Though property sales have begun to inch up following 13
consecutive months of decline, the market remains saddled with a huge overhang
of unsold flats. That has caused developers to pull back on new construction,
hitting demand for basic materials such as steel and cement. Faced with this
slowdown, factories that produce these commodities are cutting back both on
current output and investment in new capacity.Even more distressing are signs
that the production slowdown may finally be feeding through to the labour
market.
China’s leaders are sensitive to the risk of social
instability from a spike in idle workers, but they have so far been willing to
tolerate four consecutive years of economic deceleration because unemployment
remained low. That may now be changing.
China’s official unemployment rate is widely dismissed as
unreliable, but an index of labour demand based on proprietary survey data from
FT Confidential, a research service of the Financial Times, shows labour demand
contracting in July for the first time since 2012. The index hit 49.3 last
month, down from an average of 67.8 in the first six months. A reading below 50
indicates falling demand for workers.
So far the government has employed targeted stimulus in the
form of fiscal spending on infrastructure, while resisting pressure to unleash
a wave of lending from commercial banks to the manufacturing sector, as in
2008. That stimulus plan led to a quadrupling of China’s economy-wide debt from
$7tn in 2007 to $28tn by mid-2014, equivalent to 282 per cent of GDP. But if
the job market continues to worsen, pressure for drastic measures will
increase.

== WHAT IS REQUIRED ==
Reproduce the entire passage above about China's economic slowdown and labor market word for word.

== GIVEN RECORDS ==
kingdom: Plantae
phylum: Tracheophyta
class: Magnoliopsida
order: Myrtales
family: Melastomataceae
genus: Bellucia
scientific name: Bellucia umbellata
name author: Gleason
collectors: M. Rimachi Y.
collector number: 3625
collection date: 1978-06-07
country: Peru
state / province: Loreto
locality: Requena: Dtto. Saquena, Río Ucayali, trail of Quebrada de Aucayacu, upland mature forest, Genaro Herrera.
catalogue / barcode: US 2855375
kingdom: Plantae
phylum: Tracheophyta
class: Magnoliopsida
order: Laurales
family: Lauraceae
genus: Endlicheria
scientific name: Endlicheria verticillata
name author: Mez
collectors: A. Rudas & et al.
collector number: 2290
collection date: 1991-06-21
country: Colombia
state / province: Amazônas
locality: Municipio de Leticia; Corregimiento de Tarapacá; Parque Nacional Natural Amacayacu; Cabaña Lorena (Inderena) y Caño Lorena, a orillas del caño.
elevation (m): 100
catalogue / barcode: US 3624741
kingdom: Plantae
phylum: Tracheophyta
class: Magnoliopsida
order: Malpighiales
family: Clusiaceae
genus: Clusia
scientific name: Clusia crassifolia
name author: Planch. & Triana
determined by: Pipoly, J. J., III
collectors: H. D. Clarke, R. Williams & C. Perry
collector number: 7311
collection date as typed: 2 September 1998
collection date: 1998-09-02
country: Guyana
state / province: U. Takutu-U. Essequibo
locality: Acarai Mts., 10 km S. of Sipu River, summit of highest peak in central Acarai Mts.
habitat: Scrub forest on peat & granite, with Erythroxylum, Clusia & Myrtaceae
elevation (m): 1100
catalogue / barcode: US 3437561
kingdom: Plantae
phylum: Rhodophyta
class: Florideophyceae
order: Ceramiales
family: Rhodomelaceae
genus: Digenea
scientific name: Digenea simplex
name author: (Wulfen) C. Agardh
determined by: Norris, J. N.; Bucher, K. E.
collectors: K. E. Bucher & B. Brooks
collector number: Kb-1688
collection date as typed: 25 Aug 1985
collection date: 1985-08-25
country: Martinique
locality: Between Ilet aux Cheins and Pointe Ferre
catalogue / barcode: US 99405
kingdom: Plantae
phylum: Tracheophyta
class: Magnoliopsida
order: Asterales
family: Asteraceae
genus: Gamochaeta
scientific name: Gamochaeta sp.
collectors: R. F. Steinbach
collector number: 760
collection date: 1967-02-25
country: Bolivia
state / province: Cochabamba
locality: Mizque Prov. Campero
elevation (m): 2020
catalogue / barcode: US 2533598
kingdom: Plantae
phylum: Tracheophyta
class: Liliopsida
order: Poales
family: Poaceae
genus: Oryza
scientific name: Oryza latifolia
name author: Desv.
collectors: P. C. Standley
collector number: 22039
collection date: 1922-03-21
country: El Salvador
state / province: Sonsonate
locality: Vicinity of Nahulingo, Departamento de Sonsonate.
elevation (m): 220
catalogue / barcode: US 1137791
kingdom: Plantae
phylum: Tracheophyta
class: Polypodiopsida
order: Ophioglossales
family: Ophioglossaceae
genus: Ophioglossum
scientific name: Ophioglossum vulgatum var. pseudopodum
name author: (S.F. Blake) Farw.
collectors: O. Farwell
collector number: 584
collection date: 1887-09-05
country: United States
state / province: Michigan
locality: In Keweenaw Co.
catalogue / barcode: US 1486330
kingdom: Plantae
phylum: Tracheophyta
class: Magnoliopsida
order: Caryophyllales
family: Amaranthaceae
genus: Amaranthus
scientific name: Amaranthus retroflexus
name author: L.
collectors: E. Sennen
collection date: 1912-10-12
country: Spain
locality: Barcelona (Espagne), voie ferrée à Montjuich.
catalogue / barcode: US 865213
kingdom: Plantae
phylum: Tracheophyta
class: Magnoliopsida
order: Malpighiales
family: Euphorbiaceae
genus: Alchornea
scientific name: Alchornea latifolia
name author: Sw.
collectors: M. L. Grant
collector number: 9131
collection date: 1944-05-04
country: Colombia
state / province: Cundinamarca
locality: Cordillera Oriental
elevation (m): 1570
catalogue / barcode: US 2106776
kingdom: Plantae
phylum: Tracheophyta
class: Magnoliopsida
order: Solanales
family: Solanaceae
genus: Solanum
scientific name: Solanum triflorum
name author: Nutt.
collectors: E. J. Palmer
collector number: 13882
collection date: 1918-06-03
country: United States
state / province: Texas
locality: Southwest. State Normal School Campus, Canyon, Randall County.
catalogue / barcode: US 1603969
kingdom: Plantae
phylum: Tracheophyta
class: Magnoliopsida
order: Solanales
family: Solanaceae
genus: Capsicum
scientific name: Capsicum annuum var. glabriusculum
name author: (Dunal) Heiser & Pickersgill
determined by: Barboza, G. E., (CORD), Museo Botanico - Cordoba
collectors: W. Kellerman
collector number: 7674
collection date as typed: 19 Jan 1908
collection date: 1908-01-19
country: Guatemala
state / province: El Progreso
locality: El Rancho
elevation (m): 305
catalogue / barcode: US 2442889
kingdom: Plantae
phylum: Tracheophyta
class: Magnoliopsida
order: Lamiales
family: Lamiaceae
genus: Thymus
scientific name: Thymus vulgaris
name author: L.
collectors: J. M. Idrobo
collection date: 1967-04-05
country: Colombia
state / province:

== RESPONSE TO THE EXERCISE ==
Though property sales have begun to inch up following 13
consecutive months of decline, the market remains saddled with a huge overhang
of unsold flats. That has caused developers to pull back on new construction,
hitting demand for basic materials such as steel and cement. Faced with this
slowdown, factories that produce these commodities are cutting back both on
current output and investment in new capacity.Even more distressing are signs
that the production slowdown may finally be feeding through to the labour
market.
China’s leaders are sensitive to the risk of social
instability from a spike in idle workers, but they have so far been willing to
tolerate four consecutive years of economic deceleration because unemployment
remained low. That may now be changing.
China’s official unemployment rate is widely dismissed as
unreliable, but an index of labour demand based on proprietary survey data from
FT Confidential, a research service of the Financial Times, shows labour demand
contracting in July for the first time since 2012. The index hit 49.3 last
month, down from an average of 67.8 in the first six months. A reading below 50
indicates falling demand for workers.
So far the government has employed targeted stimulus in the
form of fiscal spending on infrastructure, while resisting pressure to unleash
a wave of lending from commercial banks to the manufacturing sector, as in
2008. That stimulus plan led to a quadrupling of China’s economy-wide debt from
$7tn in 2007 to $28tn by mid-2014, equivalent to 282 per cent of GDP. But if
the job market continues to worsen, pressure for drastic measures will
increase.